Les raisons de l’unanimité des modernes sont faciles à comprendre. Ce n’est qu’à travers la définition de ce qui peut apparaître comme un simple détail gnoséologique qu’il devient possible de penser un sujet réellement séparé des choses. Seule la mise au ban des espèces intentionnelles a permis de faire coïncider le sujet avec la pensée comme activité et comme résultat dans toutes ses formes. Chez Descartes, la sensation et la vie sensitive ne peuvent s’expliquer qu’à partir du sujet : « il n’est pas besoin de supposer qu’il passe quelque chose de matériel depuis les objets jusqu’à nos yeux pour nous faire voir les couleurs et la lumière », mais il n’y a pas besoin non plus « qu’il y ait rien en ces objets qui soit semblable aux idées ou aux sentiments que nous en avons ». L’existence de l’homme suffit en soi à expliquer l’existence et le fonctionnement de la sensation. « Tout de même qu’il ne sort rien des corps, que sent un aveugle, qui doive passer le long de son bâton jusques à sa main, et que la résistance ou le mouvement de ces corps, qui est la seule cause des sentiments qu’il en a, n’est rien de semblable aux idées qu’il en conçoit. » Aux yeux des modernes, l’espèce intentionnelle se présentait comme un obstacle inutile qui empêche de penser la perception subjective iuxta propria principia : l’existence du sensible en tant que séparé à la fois du sujet et de l’objet rend en effet impossible toute réduction de la théorie de la connaissance à la psychologie, à la théorie du sujet. Toute théorie des images devient alors une branche accidentelle de l’anthropologie. Et vice versa, ce n’est qu’en chassant ces « images » de tout acte spirituel qu’on a pu considérer la réflexion du sujet sur lui-même comme le fondement de toute connaissance.
La vérité et la consistance du trilemme cartésien lui-même sont menacées par l’existence des espèces intentionnelles. Une intention est un éclat d’objectualité insérée dans le sujet ; et vice versa, elle exprime le sujet en tant que projeté vers l’objet et la réalité extérieure non psychique (à la lettre tendu vers elle). Si c’est grâce à cette species que nous pouvons sentir et penser, toute sensation et tout acte de pensée démontreront non pas la vérité du sujet ou sa nature, mais, justement, l’existence d’un espace à l’intérieur duquel sujet et objet se confondent.

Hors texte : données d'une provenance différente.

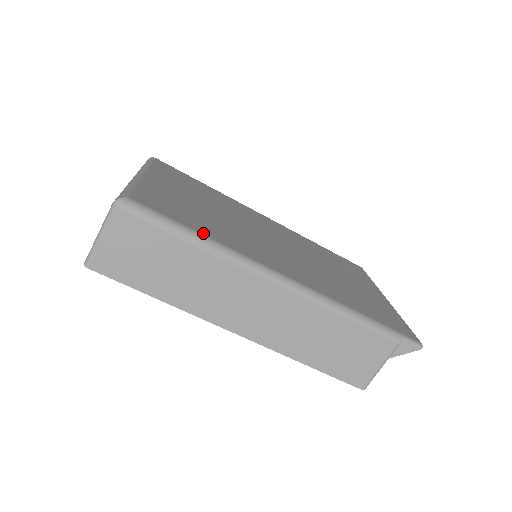
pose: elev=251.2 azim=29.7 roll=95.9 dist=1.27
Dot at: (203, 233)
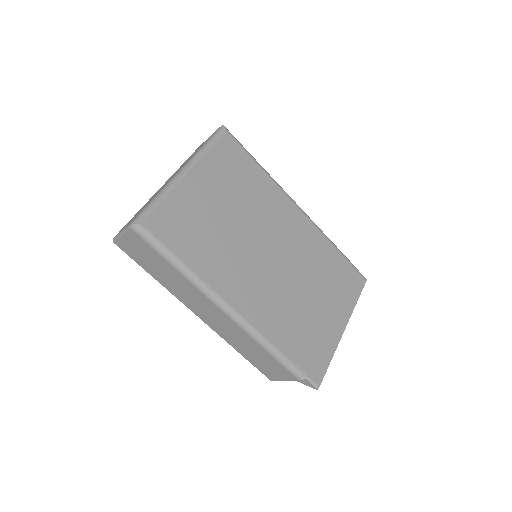
Dot at: (187, 262)
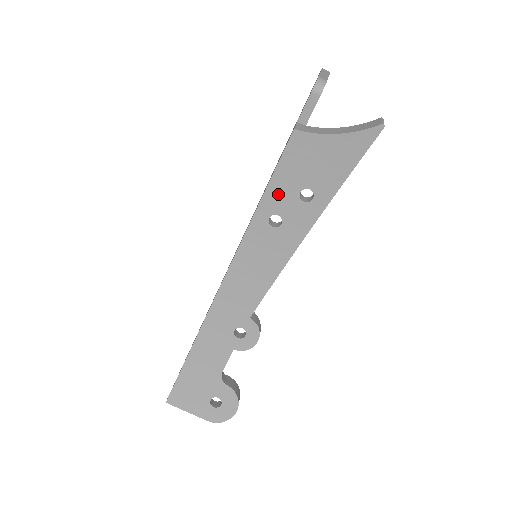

Pour aussi absurde qu’elle puisse apparaître à des esprits habitués pendant des siècles à considérer qu’elle n’était qu’une fantasmagorie primitive à propos de notre manière de connaître les choses, la doctrine des espèces intentionnelles est née d’évidences phénoménologiques. Réexaminer aujourd’hui les raisons et les évidences d’une théorie qui a « tant travaillé l’imagination des philosophes », ne signifie pas promouvoir un retour nostalgique à un passé enfoui parmi les ruines. Il s’agit plutôt d’interrompre un moment le sommeil dogmatique qui refuse la citoyenneté philosophique à des idées dont nous ne sommes même plus capables de reconnaître la nécessité. Il s’agit donc de se poser pour une fois devant les images et leur existence avec des yeux un peu mieux libérés des préjugés, un peu plus ouverts et perspicaces que ceux de l’aveugle évoqué par Descartes.